'''
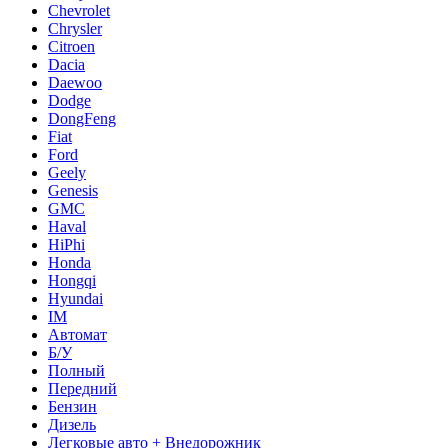
Chevrolet
Chrysler
Citroen
Dacia
Daewoo
Dodge
DongFeng
Fiat
Ford
Geely
Genesis
GMC
Haval
HiPhi
Honda
Hongqi
Hyundai
IM
Автомат
Б/У
Полный
Передний
Бензин
Дизель
Легковые авто + Внедорожник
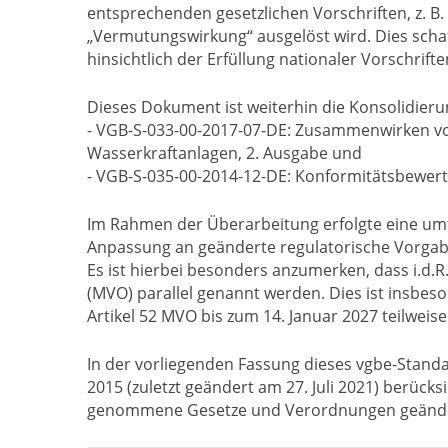
entsprechenden gesetzlichen Vorschriften, z. B
„Vermutungswirkung“ ausgelöst wird. Dies schaf
hinsichtlich der Erfüllung nationaler Vorschrif
Dieses Dokument ist weiterhin die Konsolidier
- VGB-S-033-00-2017-07-DE: Zusammenwirken vo
Wasserkraftanlagen, 2. Ausgabe und
- VGB-S-035-00-2014-12-DE: Konformitätsbewer
Im Rahmen der Überarbeitung erfolgte eine um
Anpassung an geänderte regulatorische Vorgab
Es ist hierbei besonders anzumerken, dass i.d.
(MVO) parallel genannt werden. Dies ist insb
Artikel 52 MVO bis zum 14. Januar 2027 teilweis
In der vorliegenden Fassung dieses vgbe-Standa
2015 (zuletzt geändert am 27. Juli 2021) berücks
genommene Gesetze und Verordnungen geändert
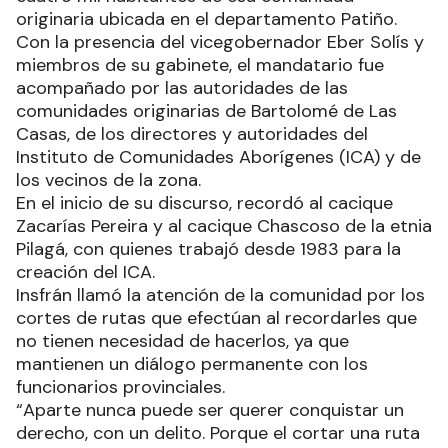
originaria ubicada en el departamento Patiño.
Con la presencia del vicegobernador Eber Solís y
miembros de su gabinete, el mandatario fue
acompañado por las autoridades de las
comunidades originarias de Bartolomé de Las
Casas, de los directores y autoridades del
Instituto de Comunidades Aborígenes (ICA) y de
los vecinos de la zona.
En el inicio de su discurso, recordó al cacique
Zacarías Pereira y al cacique Chascoso de la etnia
Pilagá, con quienes trabajó desde 1983 para la
creación del ICA.
Insfrán llamó la atención de la comunidad por los
cortes de rutas que efectúan al recordarles que
no tienen necesidad de hacerlos, ya que
mantienen un diálogo permanente con los
funcionarios provinciales.
“Aparte nunca puede ser querer conquistar un
derecho, con un delito. Porque el cortar una ruta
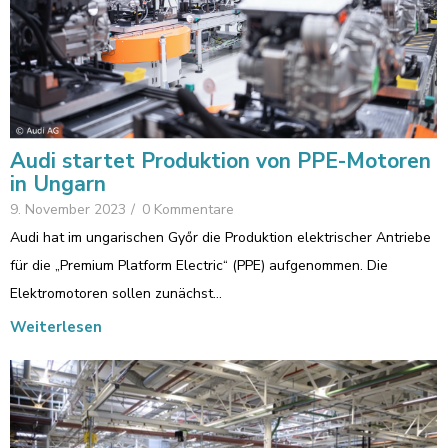
Audi startet Produktion von PPE-Motoren
in Ungarn
9. November 2023
/
0 Kommentare
Audi hat im ungarischen Győr die Produktion elektrischer Antriebe
für die „Premium Platform Electric“ (PPE) aufgenommen. Die
Elektromotoren sollen zunächst…
Weiterlesen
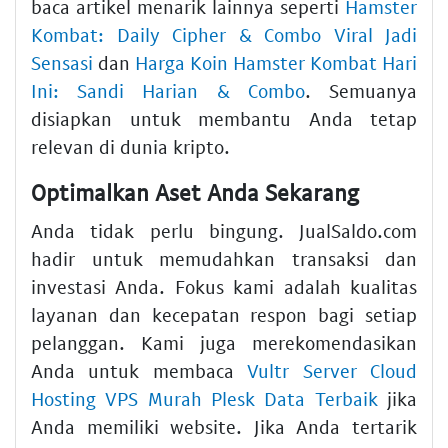
baca artikel menarik lainnya seperti
Hamster
Kombat: Daily Cipher & Combo Viral Jadi
Sensasi
dan
Harga Koin Hamster Kombat Hari
Ini: Sandi Harian & Combo
. Semuanya
disiapkan untuk membantu Anda tetap
relevan di dunia kripto.
Optimalkan Aset Anda Sekarang
Anda tidak perlu bingung. JualSaldo.com
hadir untuk memudahkan transaksi dan
investasi Anda. Fokus kami adalah kualitas
layanan dan kecepatan respon bagi setiap
pelanggan. Kami juga merekomendasikan
Anda untuk membaca
Vultr Server Cloud
Hosting VPS Murah Plesk Data Terbaik
jika
Anda memiliki website. Jika Anda tertarik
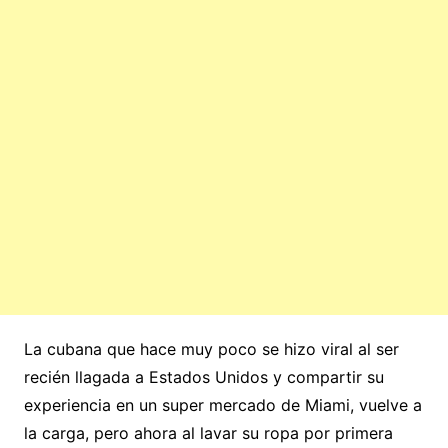
La cubana que hace muy poco se hizo viral al ser
recién llagada a Estados Unidos y compartir su
experiencia en un super mercado de Miami, vuelve a
la carga, pero ahora al lavar su ropa por primera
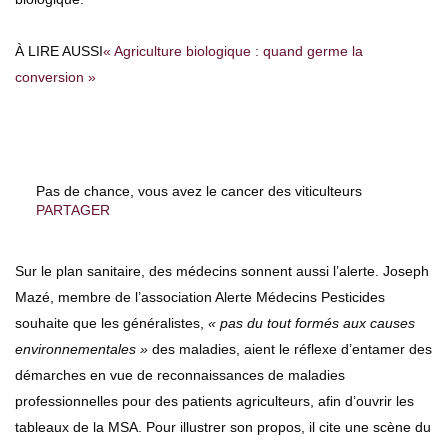
À LIRE AUSSI
« Agriculture biologique : quand germe la
conversion »
Pas de chance, vous avez le cancer des viticulteurs
PARTAGER
Sur le plan sanitaire, des médecins sonnent aussi l’alerte. Joseph
Mazé, membre de l’association Alerte Médecins Pesticides
souhaite que les généralistes,
« pas du tout formés aux causes
environnementales »
des maladies, aient le réflexe d’entamer des
démarches en vue de reconnaissances de maladies
professionnelles pour des patients agriculteurs, afin d’ouvrir les
tableaux de la MSA. Pour illustrer son propos, il cite une scène du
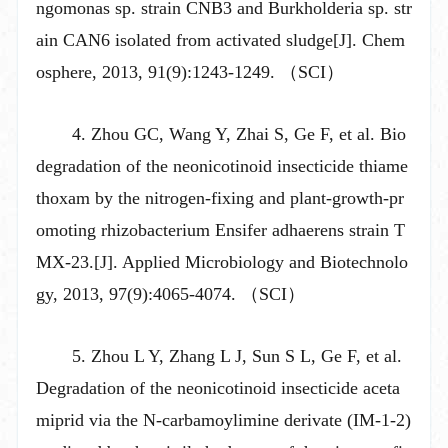
ngomonas sp. strain CNB3 and Burkholderia sp. str
ain CAN6 isolated from activated sludge[J]. Chem
osphere, 2013, 91(9):1243-1249. （SCI）
4. Zhou GC, Wang Y, Zhai S, Ge F, et al. Bio
degradation of the neonicotinoid insecticide thiame
thoxam by the nitrogen-fixing and plant-growth-pr
omoting rhizobacterium Ensifer adhaerens strain T
MX-23.[J]. Applied Microbiology and Biotechnolo
gy, 2013, 97(9):4065-4074. （SCI）
5. Zhou L Y, Zhang L J, Sun S L, Ge F, et al.
Degradation of the neonicotinoid insecticide aceta
miprid via the N-carbamoylimine derivate (IM-1-2)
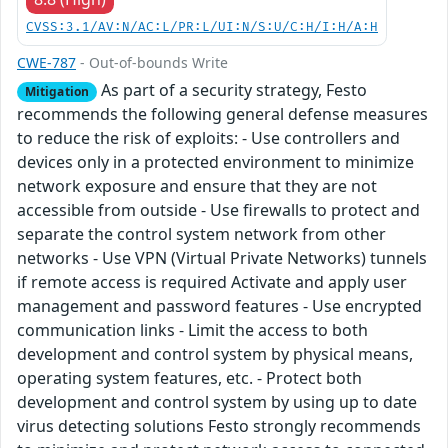
CVSS:3.1/AV:N/AC:L/PR:L/UI:N/S:U/C:H/I:H/A:H
CWE-787
- Out-of-bounds Write
As part of a security strategy, Festo
Mitigation
recommends the following general defense measures
to reduce the risk of exploits: - Use controllers and
devices only in a protected environment to minimize
network exposure and ensure that they are not
accessible from outside - Use firewalls to protect and
separate the control system network from other
networks - Use VPN (Virtual Private Networks) tunnels
if remote access is required Activate and apply user
management and password features - Use encrypted
communication links - Limit the access to both
development and control system by physical means,
operating system features, etc. - Protect both
development and control system by using up to date
virus detecting solutions Festo strongly recommends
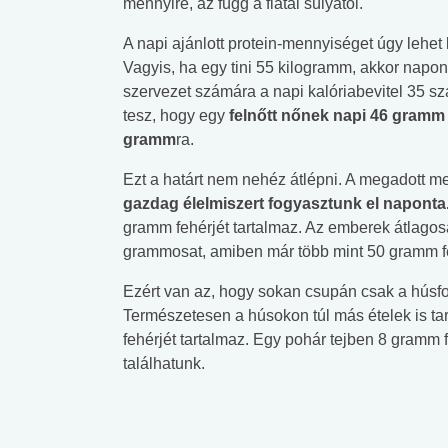
mennyire, az függ a fiatal súlyától.
A napi ajánlott protein-mennyiséget úgy lehet
Vagyis, ha egy tini 55 kilogramm, akkor napo
szervezet számára a napi kalóriabevitel 35 sz
tesz, hogy egy
felnőtt nőnek napi 46 gramm
gramm
ra.
Ezt a határt nem nehéz átlépni. A megadott me
gazdag élelmiszert fogyasztunk el naponta
gramm fehérjét tartalmaz. Az emberek átlag
grammosat, amiben már több mint 50 gramm fe
Ezért van az, hogy sokan csupán csak a húsfog
Természetesen a húsokon túl más ételek is ta
fehérjét tartalmaz. Egy pohár tejben 8 gramm
találhatunk.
'''
▸ **TASK**: Repeat the records above exactly, from the first line through the line containing "Dieses Dokument ist weiterhin die Konsolidier", and leave out the pictures.

▸ **SOLUTION FOR THIS PROBLEM**:
Chevrolet
Chrysler
Citroen
Dacia
Daewoo
Dodge
DongFeng
Fiat
Ford
Geely
Genesis
GMC
Haval
HiPhi
Honda
Hongqi
Hyundai
IM
Автомат
Б/У
Полный
Передний
Бензин
Дизель
Легковые авто + Внедорожник
entsprechenden gesetzlichen Vorschriften, z. B
„Vermutungswirkung“ ausgelöst wird. Dies schaf
hinsichtlich der Erfüllung nationaler Vorschrif
Dieses Dokument ist weiterhin die Konsolidier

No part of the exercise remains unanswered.